Question

In the equation `Mg(s) + 2HCl(aq) -> MgCL_2(aq) + H_2(g)`, what mass of hydrogen will be obtained if `100` `cm^3` of 2.00 mol `dm^-3` `HCl` are added to 4.86 g of magnesium?

Answer 1

`Mg(s) + 2HCl(aq) rarr MgCl_2(aq) + H_2(g)uarr`

Explanation:

Moles of metal, `=` `(4.86*g)/(24.305*g*mol^-1)` `=` `0.200` `mol`.

Moles of `HCl` `=` `100 *cm^-3xx2.00*mol*dm^-3` `=` `0.200` `mol`

Clearly, the acid is in deficiency ; i.e. it is the limiting reagent, because the equation above specifies that that 2 equiv of HCl are required for each equiv of metal.

So if `0.200` `mol` acid react, then (by the stoichiometry), 1/2 this quantity, i.e. `0.100` `mol` of dihydrogen will evolve.

So, `0.100` `mol` dihydrogen are evolved; this has a mass of `0.100*molxx2.00*g*mol^-1` `=` `??g`.

If 1 mol dihydrogen gas occupies `24.5` `dm^3` at room temperature and pressure, what will be the VOLUME of gas evolved?

Answer 2

The limiting reactant is `"HCl"`, which will produce `"0.202 g H"_2"` under the stated conditions.

Explanation:

This is a limiting reactant problem.

`"Mg(s)" + "2HCl(aq)"` `rarr` `"MgCl"_2("aq")"+ H"_2("g")"`

Determine Moles of Magnesium
Divide the given mass of magnesium by its molar mass (atomic weight on periodic table in g/mol).

`4.86cancel"g Mg"xx(1"mol Mg")/(24.3050cancel"g Mg")="0.200 mol Mg"`

Determine Moles of 2M Hydrochloric Acid
Convert `"100 cm"^3"` to `"100 mL"` and then to `"0.1 L"`.
`"1 dm"^3` `=` `"1 L"`
Convert `"2.00 mol/dm"^3` to `"2.00 mol/L"`
Multiply `0.1"L"` times `"2.00 mol/L"`.

`100cancel"cm"^3xx(1cancel"mL")/(1cancel"cm"^3)xx(1"L")/(1000cancel"mL")="0.1 L HCl"`

`"2.00 mol/dm"^3"` `=` `"2.00 mol/L"`

`0.1cancel"L"xx(2.00"mol")/(1cancel"L")="0.200 mol HCl"`

Multiply the moles of each reactant times the appropriate mole ratio from the balanced equation.

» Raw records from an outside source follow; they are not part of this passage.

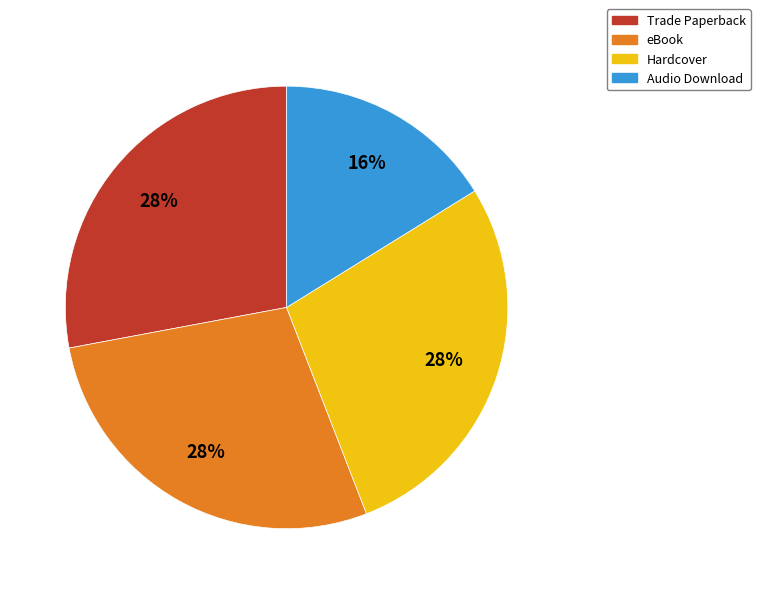

Is Trade Paperback the majority of the pie?

No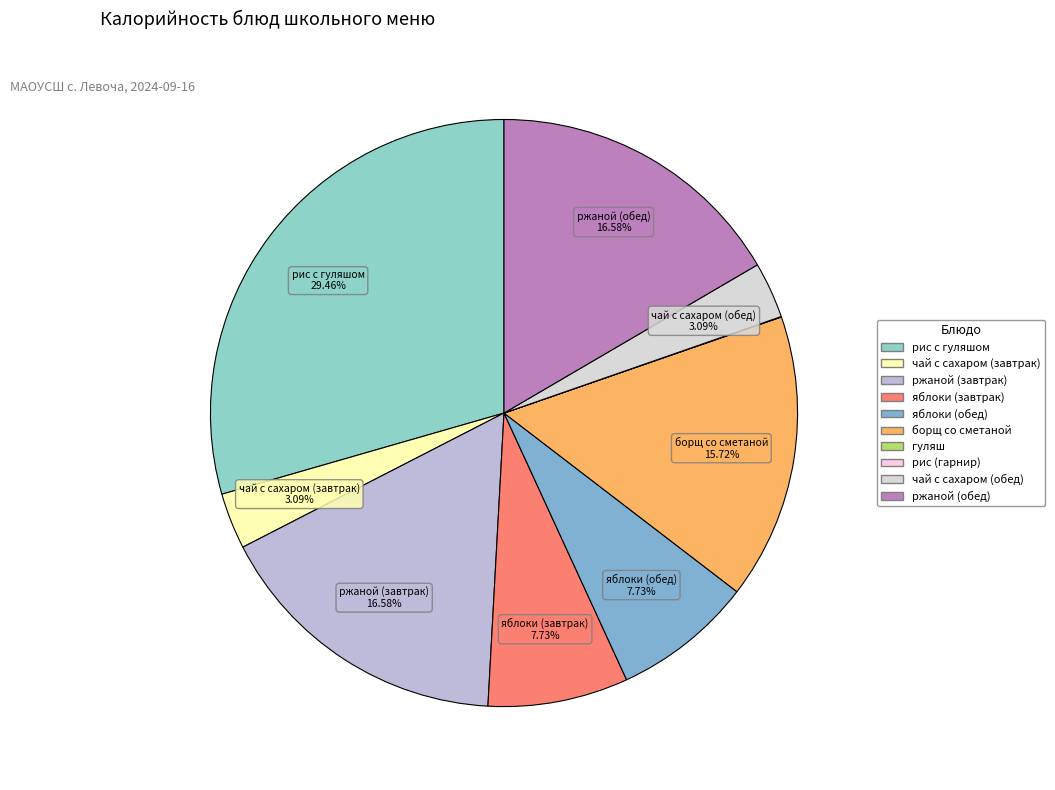

Combined, what portion of the pie is борщ со сметаной and яблоки (обед)?

23.4%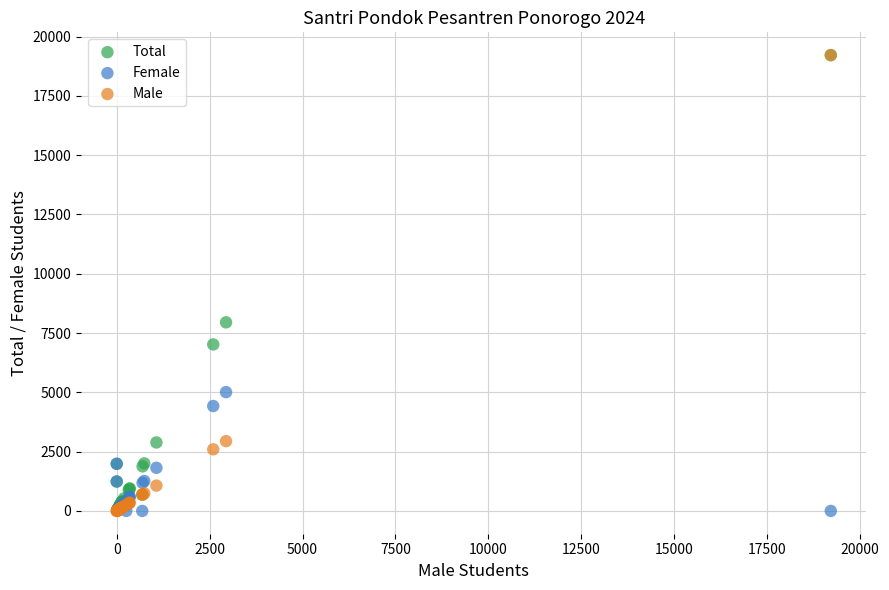

Across all series, what Y value is closest to 9608?

7951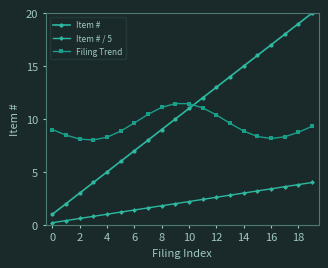

At how many categories does at least one series exceed 11?

12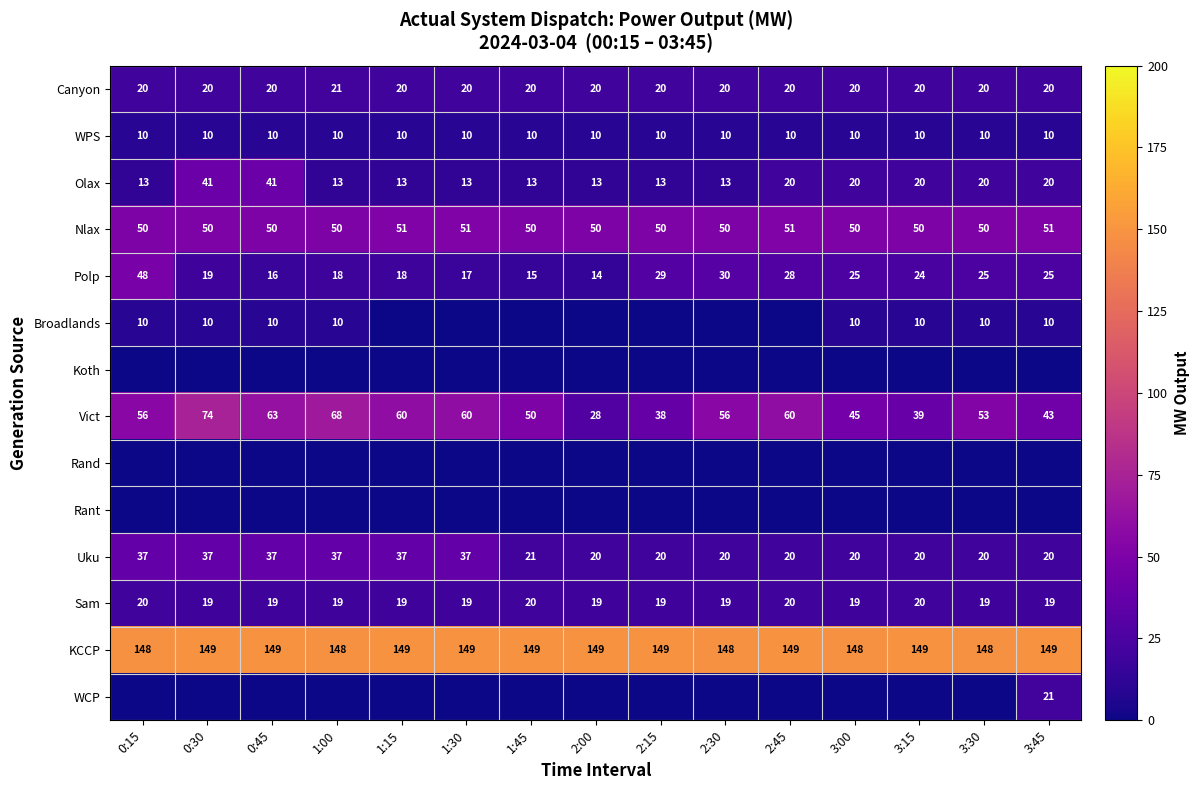

Between 1:00 and 1:45, which is larger?

1:00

Then multiply times the molar mass of hydrogen gas, `"2.01588 g/mol"`

`0.200"mol Mg"xx(1"mol H"_2)/(1"mol Mg")xx(2.01588"g H"_2)/(1"mol H"_2)="0.403 g H"_2"`

`0.200"mol HCl"xx(1"mol H"_2)/(2"mol HCl")xx(2.01588"g H"_2)/(1"mol H"_2)="0.202 g H"_2"`

The limiting reactant is `"HCl"`, which will produce `"0.202 g H"_2"` under the stated conditions.